— Your goal —
Copy out the lines from the one containing "order: Commelinales" up to and including the one containing "genus: Verbena", reproducing each line verbatim.

— Dataset entries —

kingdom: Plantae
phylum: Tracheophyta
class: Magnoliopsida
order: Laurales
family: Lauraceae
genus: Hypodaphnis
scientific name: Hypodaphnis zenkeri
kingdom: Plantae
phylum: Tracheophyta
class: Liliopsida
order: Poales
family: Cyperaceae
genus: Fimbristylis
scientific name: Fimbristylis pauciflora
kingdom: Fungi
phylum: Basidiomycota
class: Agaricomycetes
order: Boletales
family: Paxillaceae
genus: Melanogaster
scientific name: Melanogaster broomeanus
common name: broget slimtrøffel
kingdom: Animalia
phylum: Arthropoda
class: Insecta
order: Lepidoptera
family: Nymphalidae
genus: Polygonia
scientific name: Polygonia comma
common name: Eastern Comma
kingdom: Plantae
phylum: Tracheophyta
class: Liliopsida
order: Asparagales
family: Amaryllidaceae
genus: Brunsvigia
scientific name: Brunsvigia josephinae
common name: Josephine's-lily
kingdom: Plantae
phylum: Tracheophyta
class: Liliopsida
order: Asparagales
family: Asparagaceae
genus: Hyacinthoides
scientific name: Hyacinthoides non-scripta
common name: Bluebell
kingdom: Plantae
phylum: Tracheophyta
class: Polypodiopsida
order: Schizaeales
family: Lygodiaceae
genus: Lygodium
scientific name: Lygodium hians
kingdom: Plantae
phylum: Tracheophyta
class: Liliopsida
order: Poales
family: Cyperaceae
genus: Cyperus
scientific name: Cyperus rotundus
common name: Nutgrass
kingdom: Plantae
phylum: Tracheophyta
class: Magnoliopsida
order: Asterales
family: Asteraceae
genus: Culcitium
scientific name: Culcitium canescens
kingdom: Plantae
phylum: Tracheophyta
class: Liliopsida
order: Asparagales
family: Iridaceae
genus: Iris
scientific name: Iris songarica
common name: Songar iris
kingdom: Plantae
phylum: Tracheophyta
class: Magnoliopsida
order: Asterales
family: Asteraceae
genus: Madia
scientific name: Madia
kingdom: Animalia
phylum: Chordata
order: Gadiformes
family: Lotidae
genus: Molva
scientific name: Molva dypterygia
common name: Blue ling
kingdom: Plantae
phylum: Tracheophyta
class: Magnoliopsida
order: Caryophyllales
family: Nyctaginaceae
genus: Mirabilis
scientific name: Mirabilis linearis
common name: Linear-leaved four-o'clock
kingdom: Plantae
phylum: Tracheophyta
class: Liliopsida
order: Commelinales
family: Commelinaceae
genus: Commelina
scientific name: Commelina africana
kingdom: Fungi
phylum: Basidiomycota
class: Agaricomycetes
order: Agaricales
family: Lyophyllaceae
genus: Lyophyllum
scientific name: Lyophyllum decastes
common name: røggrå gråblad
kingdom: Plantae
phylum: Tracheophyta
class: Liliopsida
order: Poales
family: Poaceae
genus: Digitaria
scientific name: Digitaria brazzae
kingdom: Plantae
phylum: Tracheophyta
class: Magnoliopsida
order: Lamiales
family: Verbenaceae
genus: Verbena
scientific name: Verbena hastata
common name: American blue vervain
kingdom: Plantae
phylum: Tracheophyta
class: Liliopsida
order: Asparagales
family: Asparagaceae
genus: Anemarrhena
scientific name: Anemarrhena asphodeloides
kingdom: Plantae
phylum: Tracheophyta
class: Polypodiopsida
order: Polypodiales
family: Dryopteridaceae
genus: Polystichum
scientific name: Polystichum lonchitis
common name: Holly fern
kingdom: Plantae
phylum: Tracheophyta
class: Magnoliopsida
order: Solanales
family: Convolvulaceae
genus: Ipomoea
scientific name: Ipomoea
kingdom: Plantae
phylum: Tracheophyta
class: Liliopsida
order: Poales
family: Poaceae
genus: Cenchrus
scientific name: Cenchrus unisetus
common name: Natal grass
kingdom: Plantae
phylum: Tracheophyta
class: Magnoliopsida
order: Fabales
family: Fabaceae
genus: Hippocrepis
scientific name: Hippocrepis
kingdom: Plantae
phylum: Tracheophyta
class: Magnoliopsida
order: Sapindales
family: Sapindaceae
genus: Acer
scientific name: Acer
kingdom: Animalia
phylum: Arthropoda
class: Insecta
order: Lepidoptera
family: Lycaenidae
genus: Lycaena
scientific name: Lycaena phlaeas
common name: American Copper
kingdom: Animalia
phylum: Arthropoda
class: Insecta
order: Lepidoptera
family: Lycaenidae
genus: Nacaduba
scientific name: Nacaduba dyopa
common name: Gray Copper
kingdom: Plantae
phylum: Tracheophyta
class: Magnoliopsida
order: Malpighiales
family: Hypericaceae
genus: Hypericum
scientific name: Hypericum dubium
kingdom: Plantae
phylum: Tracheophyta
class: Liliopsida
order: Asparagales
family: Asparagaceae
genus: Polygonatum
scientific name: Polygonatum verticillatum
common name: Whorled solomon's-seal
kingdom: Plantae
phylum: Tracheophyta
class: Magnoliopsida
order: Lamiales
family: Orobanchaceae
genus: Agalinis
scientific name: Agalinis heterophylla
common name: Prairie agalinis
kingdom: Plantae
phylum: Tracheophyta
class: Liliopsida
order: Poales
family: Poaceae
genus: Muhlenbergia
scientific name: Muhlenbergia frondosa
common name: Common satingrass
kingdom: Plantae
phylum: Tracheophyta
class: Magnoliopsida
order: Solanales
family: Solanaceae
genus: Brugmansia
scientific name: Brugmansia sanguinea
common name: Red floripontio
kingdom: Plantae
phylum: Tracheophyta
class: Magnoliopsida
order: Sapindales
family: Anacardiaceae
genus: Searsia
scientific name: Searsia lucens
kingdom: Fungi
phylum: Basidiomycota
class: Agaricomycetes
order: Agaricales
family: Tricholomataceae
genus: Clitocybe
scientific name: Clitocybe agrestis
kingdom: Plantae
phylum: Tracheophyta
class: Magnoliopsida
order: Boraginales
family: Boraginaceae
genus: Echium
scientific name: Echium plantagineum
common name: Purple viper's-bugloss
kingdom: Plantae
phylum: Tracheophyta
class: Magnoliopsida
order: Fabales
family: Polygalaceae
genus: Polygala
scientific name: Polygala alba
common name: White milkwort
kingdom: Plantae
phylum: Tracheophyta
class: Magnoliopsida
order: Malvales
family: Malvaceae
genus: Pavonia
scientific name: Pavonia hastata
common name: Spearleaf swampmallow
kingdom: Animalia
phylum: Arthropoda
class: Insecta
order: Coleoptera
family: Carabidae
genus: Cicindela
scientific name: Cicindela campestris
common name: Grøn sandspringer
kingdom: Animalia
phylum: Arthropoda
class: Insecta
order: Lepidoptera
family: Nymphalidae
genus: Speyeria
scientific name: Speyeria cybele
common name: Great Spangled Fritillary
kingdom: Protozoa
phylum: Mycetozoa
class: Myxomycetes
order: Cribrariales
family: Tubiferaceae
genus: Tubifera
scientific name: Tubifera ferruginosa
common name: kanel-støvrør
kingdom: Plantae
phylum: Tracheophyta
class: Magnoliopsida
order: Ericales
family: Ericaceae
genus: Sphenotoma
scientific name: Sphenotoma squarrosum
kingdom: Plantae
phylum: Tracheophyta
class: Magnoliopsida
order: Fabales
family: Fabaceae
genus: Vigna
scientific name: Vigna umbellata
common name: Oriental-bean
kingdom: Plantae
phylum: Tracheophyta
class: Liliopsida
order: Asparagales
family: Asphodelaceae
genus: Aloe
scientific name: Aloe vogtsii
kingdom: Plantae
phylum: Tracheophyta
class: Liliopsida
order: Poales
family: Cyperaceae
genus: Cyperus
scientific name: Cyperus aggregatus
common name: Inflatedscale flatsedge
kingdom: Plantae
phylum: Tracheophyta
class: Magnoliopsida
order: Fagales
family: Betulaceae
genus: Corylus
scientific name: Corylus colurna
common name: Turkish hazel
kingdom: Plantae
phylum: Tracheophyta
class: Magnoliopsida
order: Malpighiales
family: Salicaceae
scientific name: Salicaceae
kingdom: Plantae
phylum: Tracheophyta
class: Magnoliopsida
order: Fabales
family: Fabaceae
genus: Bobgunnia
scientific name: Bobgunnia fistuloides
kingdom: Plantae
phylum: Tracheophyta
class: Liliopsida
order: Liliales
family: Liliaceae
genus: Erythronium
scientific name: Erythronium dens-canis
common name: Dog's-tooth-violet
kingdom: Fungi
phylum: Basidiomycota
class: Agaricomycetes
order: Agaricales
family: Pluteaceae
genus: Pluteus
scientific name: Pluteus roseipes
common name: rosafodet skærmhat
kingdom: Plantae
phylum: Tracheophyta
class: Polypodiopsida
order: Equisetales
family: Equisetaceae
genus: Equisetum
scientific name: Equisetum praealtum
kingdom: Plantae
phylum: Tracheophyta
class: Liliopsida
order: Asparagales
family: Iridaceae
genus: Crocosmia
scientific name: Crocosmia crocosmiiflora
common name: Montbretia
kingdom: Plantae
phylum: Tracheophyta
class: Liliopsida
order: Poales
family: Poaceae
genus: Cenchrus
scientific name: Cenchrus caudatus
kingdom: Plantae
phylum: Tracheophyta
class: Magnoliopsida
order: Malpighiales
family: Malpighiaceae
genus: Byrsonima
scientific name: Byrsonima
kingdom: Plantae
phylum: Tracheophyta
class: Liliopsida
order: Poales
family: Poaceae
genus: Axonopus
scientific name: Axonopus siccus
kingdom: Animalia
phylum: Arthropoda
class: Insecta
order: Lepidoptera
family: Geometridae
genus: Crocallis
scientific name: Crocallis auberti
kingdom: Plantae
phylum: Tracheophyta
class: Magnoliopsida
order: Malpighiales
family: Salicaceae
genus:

— Solution to this problem —
order: Commelinales
family: Commelinaceae
genus: Commelina
scientific name: Commelina africana
kingdom: Fungi
phylum: Basidiomycota
class: Agaricomycetes
order: Agaricales
family: Lyophyllaceae
genus: Lyophyllum
scientific name: Lyophyllum decastes
common name: røggrå gråblad
kingdom: Plantae
phylum: Tracheophyta
class: Liliopsida
order: Poales
family: Poaceae
genus: Digitaria
scientific name: Digitaria brazzae
kingdom: Plantae
phylum: Tracheophyta
class: Magnoliopsida
order: Lamiales
family: Verbenaceae
genus: Verbena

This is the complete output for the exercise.